Thursday 31 October 2013

Be yourself



When I was growing up I was always encouraged at home or at school to “be yourself”. I got a bit muddled somewhere along the way though; I’d watch films and instead of recognising characteristics that were already part of me, I found myself thinking “I want to be like that and I will be!”

That just plain isn’t healthy, so now I’m beginning to embrace who I am.

My dad was eager for me not to succumb to my diagnosis. He would always talk of how the service mollycoddles me. How they are being extra cautious and I that mustn’t allow myself to take on their cotton-wooling approach.

But I’m beginning to think that they’ve got a point.

I now see that am ill adjusted to the world around me; I don’t seem to fit in to the traditional niche. This is annoying because I would like to get a job to support and raise my family. It is now obvious that I must find a different way of achieving this goal.

I am an animal that hasn’t adapted to its environment.
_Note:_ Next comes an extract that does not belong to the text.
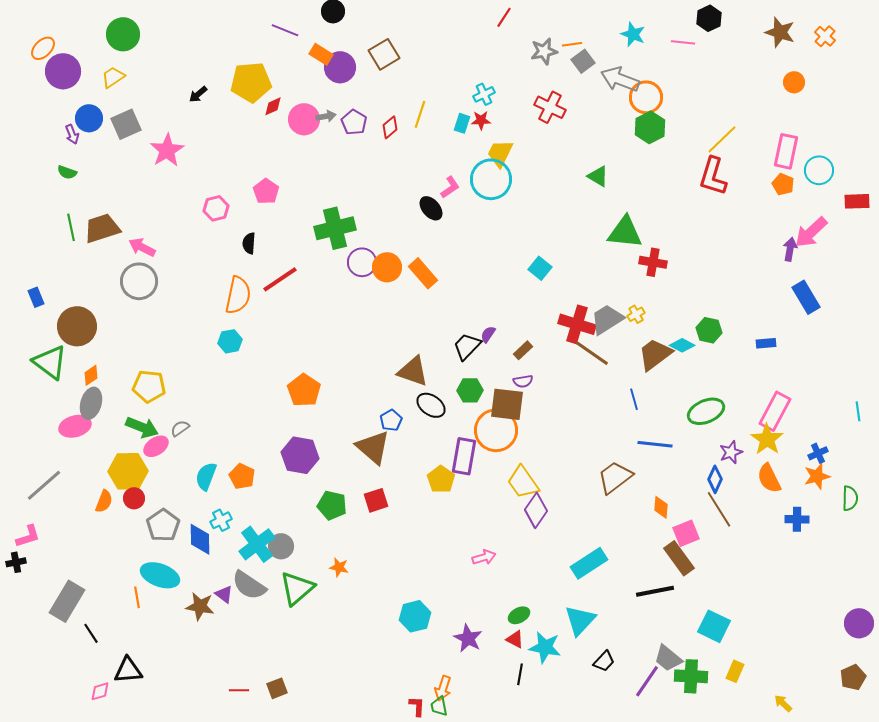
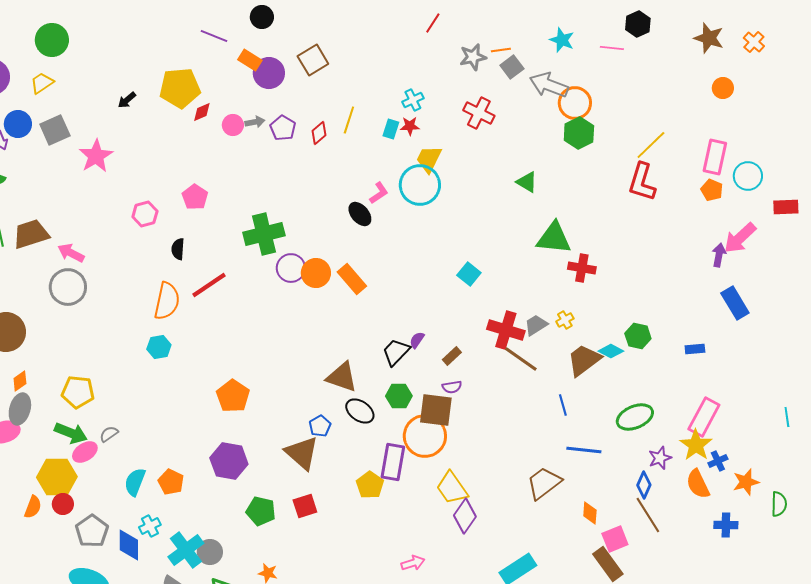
pink circle: (304, 119) -> (233, 125), size x0.7
gray trapezoid: (607, 319) -> (536, 325), size x0.7
blue cross: (818, 453) -> (718, 461), moved

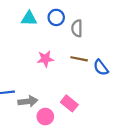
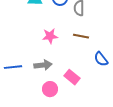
blue semicircle: (101, 68) -> (101, 59), moved
gray arrow: (28, 101) -> (43, 65), moved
Then there’s medication; I know that has changed who I am. I would like to lower my dose but I am worried that I’ll change for the worst if I do so. I feel quite numb at the moment so it would be great to experience a wider range of emotions. But this could come at a price which I don’t know if I’m willing to pay.


So I will be myself and learn to know what I think and develop confidence in my own opinions. I will embrace my limitations and make use of what help is out there for me. I will not measure myself by the rule of others.